● TASK ITEM
Output the first line below and each one after it, exactly, up to and including the line holding "## Guía de inicio rápido". Pictures should not be copied.

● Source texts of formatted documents
%%

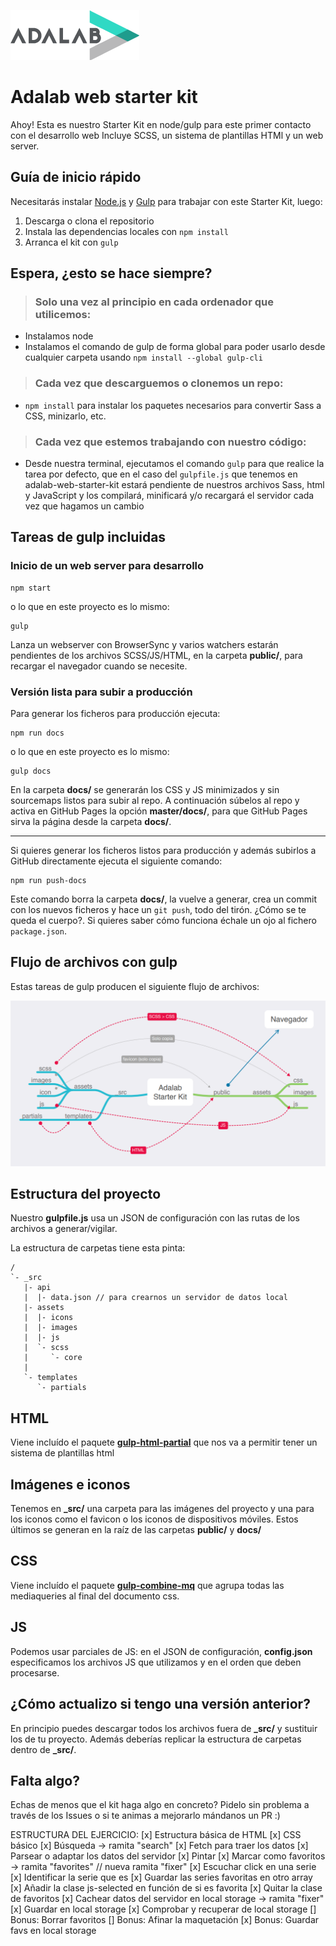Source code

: ![Adalab](_src/assets/images/logo-adalab-80px.png)

# Adalab web starter kit

Ahoy! Esta es nuestro Starter Kit en node/gulp para este primer contacto con el desarrollo web
Incluye SCSS, un sistema de plantillas HTMl y un web server.

## Guía de inicio rápido

Necesitarás instalar [Node.js](https://nodejs.org/) y [Gulp](https://gulpjs.com) para trabajar con este Starter Kit, luego:

1. Descarga o clona el repositorio
2. Instala las dependencias locales con `npm install`
3. Arranca el kit con `gulp`

## Espera, ¿esto se hace siempre?

> ### Solo una vez al principio en cada ordenador que utilicemos:

- Instalamos node
- Instalamos el comando de gulp de forma global para poder usarlo desde cualquier carpeta usando `npm install --global gulp-cli`

> ### Cada vez que descarguemos o clonemos un repo:

- `npm install` para instalar los paquetes necesarios para convertir Sass a CSS, minizarlo, etc.

> ### Cada vez que estemos trabajando con nuestro código:

- Desde nuestra terminal, ejecutamos el comando `gulp` para que realice la tarea por defecto, que en el caso del `gulpfile.js` que tenemos en adalab-web-starter-kit estará pendiente de nuestros archivos Sass, html y JavaScript y los compilará, minificará y/o recargará el servidor cada vez que hagamos un cambio

## Tareas de gulp incluidas

### Inicio de un web server para desarrollo

```
npm start
```

o lo que en este proyecto es lo mismo:

```
gulp
```

Lanza un webserver con BrowserSync y varios watchers estarán pendientes de los archivos SCSS/JS/HTML, en la carpeta **public/**, para recargar el navegador cuando se necesite.

### Versión lista para subir a producción

Para generar los ficheros para producción ejecuta:

```
npm run docs
```

o lo que en este proyecto es lo mismo:

```
gulp docs
```

En la carpeta **docs/** se generarán los CSS y JS minimizados y sin sourcemaps listos para subir al repo. A continuación súbelos al repo y activa en GitHub Pages la opción **master/docs/**, para que GitHub Pages sirva la página desde la carpeta **docs/**.

---

Si quieres generar los ficheros listos para producción y además subirlos a GitHub directamente ejecuta el siguiente comando:

```
npm run push-docs
```

Este comando borra la carpeta **docs/**, la vuelve a generar, crea un commit con los nuevos ficheros y hace un `git push`, todo del tirón. ¿Cómo se te queda el cuerpo?. Si quieres saber cómo funciona échale un ojo al fichero `package.json`.

## Flujo de archivos con gulp

Estas tareas de gulp producen el siguiente flujo de archivos:

![Gulp flow](./gulp-flow.png)

## Estructura del proyecto

Nuestro **gulpfile.js** usa un JSON de configuración con las rutas de los archivos a generar/vigilar.

La estructura de carpetas tiene esta pinta:

```
/
`- _src
   |- api
   |  |- data.json // para crearnos un servidor de datos local
   |- assets
   |  |- icons
   |  |- images
   |  |- js
   |  `- scss
   |     `- core
   |
   `- templates
      `- partials

```

## HTML

Viene incluído el paquete [**gulp-html-partial**](https://www.npmjs.com/package/gulp-html-partial) que nos va a permitir tener un sistema de plantillas html

## Imágenes e iconos

Tenemos en **\_src/** una carpeta para las imágenes del proyecto y una para los iconos como el favicon o los iconos de dispositivos móviles. Estos últimos se generan en la raíz de las carpetas **public/** y **docs/**

## CSS

Viene incluído el paquete [**gulp-combine-mq**](https://www.npmjs.com/package/gulp-combine-mq) que agrupa todas las mediaqueries al final del documento css.

## JS

Podemos usar parciales de JS: en el JSON de configuración, **config.json** especificamos los archivos JS que utilizamos y en el orden que deben procesarse.

## ¿Cómo actualizo si tengo una versión anterior?

En principio puedes descargar todos los archivos fuera de **\_src/** y sustituir los de tu proyecto. Además deberías replicar la estructura de carpetas dentro de **\_src/**.

## Falta algo?

Echas de menos que el kit haga algo en concreto? Pidelo sin problema a través de los Issues o si te animas a mejorarlo mándanos un PR :)

ESTRUCTURA DEL EJERCICIO:
[x] Estructura básica de HTML
[x] CSS básico
[x] Búsqueda -> ramita "search" 
   [x] Fetch para traer los datos
   [x] Parsear o adaptar los datos del servidor
   [x] Pintar
[x] Marcar como favoritos -> ramita "favorites" // nueva ramita "fixer"
   [x] Escuchar click en una serie
   [x] Identificar la serie que es
   [x] Guardar las series favoritas en otro array
   [x] Añadir la clase js-selected en función de si es favorita
   [x] Quitar la clase de favoritos
[x] Cachear datos del servidor en local storage -> ramita "fixer"
   [x] Guardar en local storage
   [x] Comprobar y recuperar de local storage
[] Bonus: Borrar favoritos
[] Bonus: Afinar la maquetación
[x] Bonus: Guardar favs en local storage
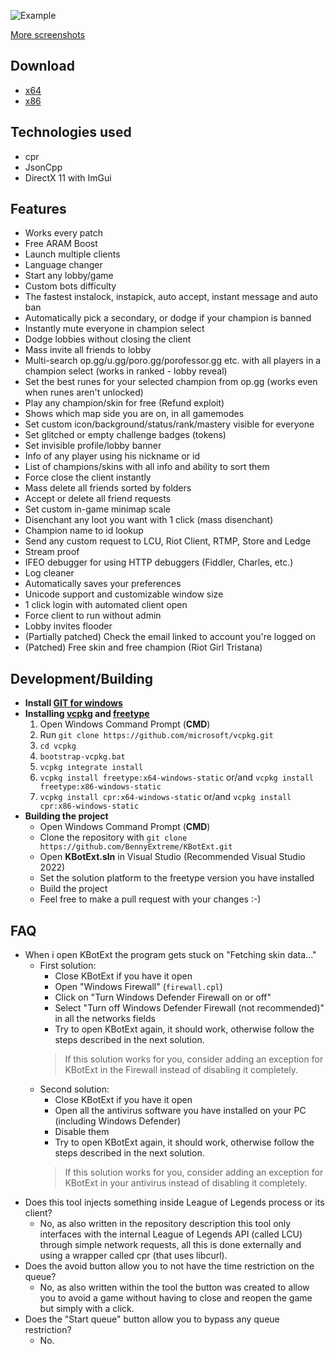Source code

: ![Example](https://i.imgur.com/vjPGL8u.png)

[More screenshots](https://imgur.com/a/ijCiC3F)


## Download
- [x64](https://github.com/BennyExtreme/KBotExt/releases/latest/download/KBotExt.exe)
- [x86](https://github.com/BennyExtreme/KBotExt/releases/latest/download/KBotExt_x86.exe)

## Technologies used
* cpr
* JsonCpp
* DirectX 11 with ImGui

## Features
* Works every patch
* Free ARAM Boost
* Launch multiple clients
* Language changer
* Start any lobby/game
* Custom bots difficulty
* The fastest instalock, instapick, auto accept, instant message and auto ban
* Automatically pick a secondary, or dodge if your champion is banned
* Instantly mute everyone in champion select
* Dodge lobbies without closing the client
* Mass invite all friends to lobby
* Multi-search op.gg/u.gg/poro.gg/porofessor.gg etc. with all players in a champion select (works in ranked - lobby reveal)
* Set the best runes for your selected champion from op.gg (works even when runes aren't unlocked)
* Play any champion/skin for free (Refund exploit)
* Shows which map side you are on, in all gamemodes
* Set custom icon/background/status/rank/mastery visible for everyone
* Set glitched or empty challenge badges (tokens)
* Set invisible profile/lobby banner
* Info of any player using his nickname or id
* List of champions/skins with all info and ability to sort them
* Force close the client instantly
* Mass delete all friends sorted by folders
* Accept or delete all friend requests
* Set custom in-game minimap scale
* Disenchant any loot you want with 1 click (mass disenchant)
* Champion name to id lookup
* Send any custom request to LCU, Riot Client, RTMP, Store and Ledge
* Stream proof
* IFEO debugger for using HTTP debuggers (Fiddler, Charles, etc.)
* Log cleaner
* Automatically saves your preferences
* Unicode support and customizable window size
* 1 click login with automated client open
* Force client to run without admin
* Lobby invites flooder
* (Partially patched) Check the email linked to account you're logged on
* (Patched) Free skin and free champion (Riot Girl Tristana)

## Development/Building

- **Install [GIT for windows](https://git-scm.com/download/win)**
- **Installing [vcpkg](https://github.com/microsoft/vcpkg#quick-start-windows) and [freetype](https://github.com/ocornut/imgui/tree/master/misc/freetype)**
  1. Open Windows Command Prompt (**CMD**)
  2. Run `git clone https://github.com/microsoft/vcpkg.git`
  3. `cd vcpkg`
  4. `bootstrap-vcpkg.bat`
  5. `vcpkg integrate install`
  6. `vcpkg install freetype:x64-windows-static` or/and `vcpkg install freetype:x86-windows-static`
  7. `vcpkg install cpr:x64-windows-static` or/and `vcpkg install cpr:x86-windows-static`
- **Building the project**
  * Open Windows Command Prompt (**CMD**)
  * Clone the repository with `git clone https://github.com/BennyExtreme/KBotExt.git`
  * Open **KBotExt.sln** in Visual Studio (Recommended Visual Studio 2022)
  * Set the solution platform to the freetype version you have installed
  * Build the project
  * Feel free to make a pull request with your changes :-)

## FAQ

* When i open KBotExt the program gets stuck on "Fetching skin data..."
  * First solution:
    * Close KBotExt if you have it open
    * Open "Windows Firewall" (`firewall.cpl`)
    * Click on "Turn Windows Defender Firewall on or off"
    * Select "Turn off Windows Defender Firewall (not recommended)" in all the networks fields
    * Try to open KBotExt again, it should work, otherwise follow the steps described in the next solution.
    > If this solution works for you, consider adding an exception for KBotExt in the Firewall instead of disabling it completely.
  * Second solution:
    * Close KBotExt if you have it open
    * Open all the antivirus software you have installed on your PC (including Windows Defender)
    * Disable them
    * Try to open KBotExt again, it should work, otherwise follow the steps described in the next solution.
    > If this solution works for you, consider adding an exception for KBotExt in your antivirus instead of disabling it completely.
* Does this tool injects something inside League of Legends process or its client?
  * No, as also written in the repository description this tool only interfaces with the internal League of Legends API (called LCU) through simple network requests, all this is done externally and using a wrapper called cpr (that uses libcurl).
* Does the avoid button allow you to not have the time restriction on the queue?
  * No, as also written within the tool the button was created to allow you to avoid a game without having to close and reopen the game but simply with a click.
* Does the "Start queue" button allow you to bypass any queue restriction?
  * No.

%%

● ANSWER FOR THE TASK
Source code

: ![Adalab](_src/assets/images/logo-adalab-80px.png)

# Adalab web starter kit

Ahoy! Esta es nuestro Starter Kit en node/gulp para este primer contacto con el desarrollo web
Incluye SCSS, un sistema de plantillas HTMl y un web server.

## Guía de inicio rápido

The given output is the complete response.